Don't Tell the Italians
Boy, are the Italians going to be pissed off when they find out they're actually being ruled by the French! Well, not really but apparently a lot of people, particularly young people, think the capital of Italy is France. How do I know this? Aside from teaching psychology, I also do psychological testing - a lot of psychological testing. One of the major IQ tests I use has a section that asks questions regarding general stuff about which people should have at least some vague idea. One of the "easier" questions deals with the capital of Italy. I can't count how many people say, without hesitation, that it's France, then appear to be proud of themselves for their vast knowledge of European systems of government.
I'm not sure what's worse though - the Franco/Italian fuckups or the no less than 75% of African Americans I've tested who have absolutely no clue who Martin Luther King or Abraham Lincoln were.
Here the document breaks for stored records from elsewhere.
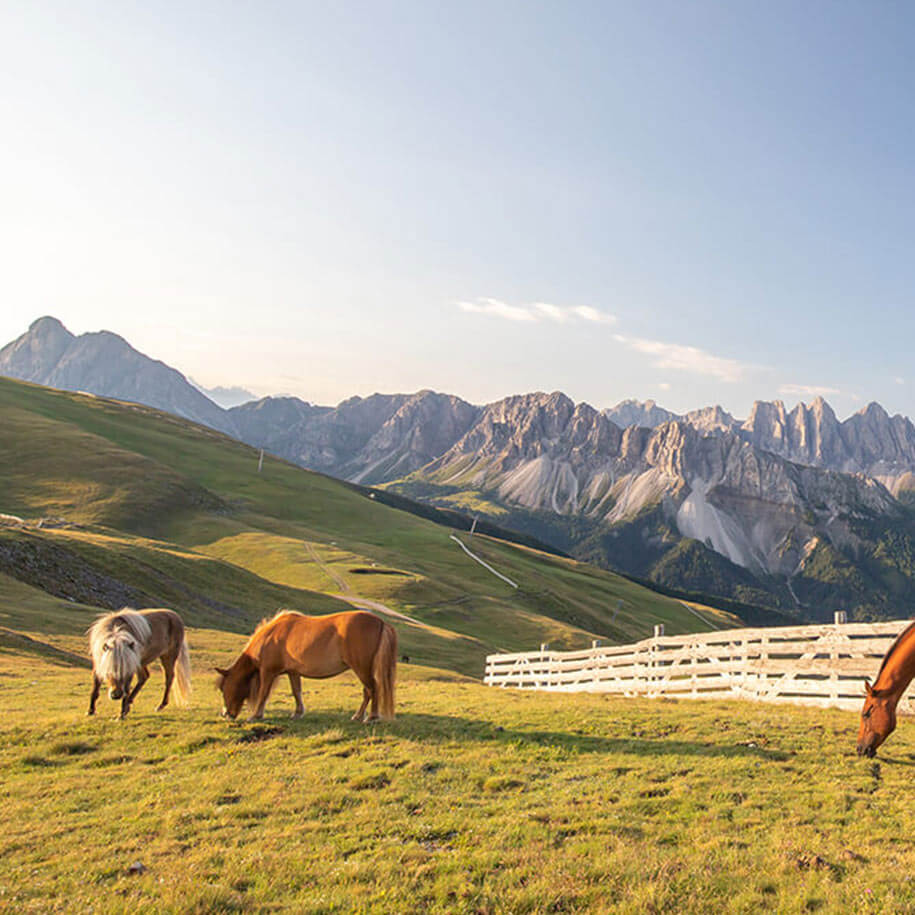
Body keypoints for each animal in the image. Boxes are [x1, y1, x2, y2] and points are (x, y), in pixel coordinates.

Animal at [218, 608, 400, 724]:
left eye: (224, 688)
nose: (226, 714)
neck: (270, 637)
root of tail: (381, 622)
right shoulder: (293, 672)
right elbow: (296, 692)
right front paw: (298, 713)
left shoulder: (267, 672)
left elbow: (263, 693)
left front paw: (256, 715)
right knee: (368, 691)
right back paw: (358, 716)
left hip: (361, 668)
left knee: (372, 689)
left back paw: (371, 717)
I just want to smack them and yell at them, "SERIOUSLY!? You've got to be shitting me! You don't who know two of the most influential figures in the modern history of your people were? You know - the one who freed you from slavery and the one who made it possible for you to be integrated into American society? Really? Pull your head out of your ass so you can see the world, dipshit! - And while you're at it, pull up your pants. You look like a dumbass."
Please be proud of me for maintaining my poker face and not smacking them upside the head and telling them what idiots they are. Maybe a more fitting punishment would be for me to call their grandmas for the administration a proper and much-needed ass-whoopin'.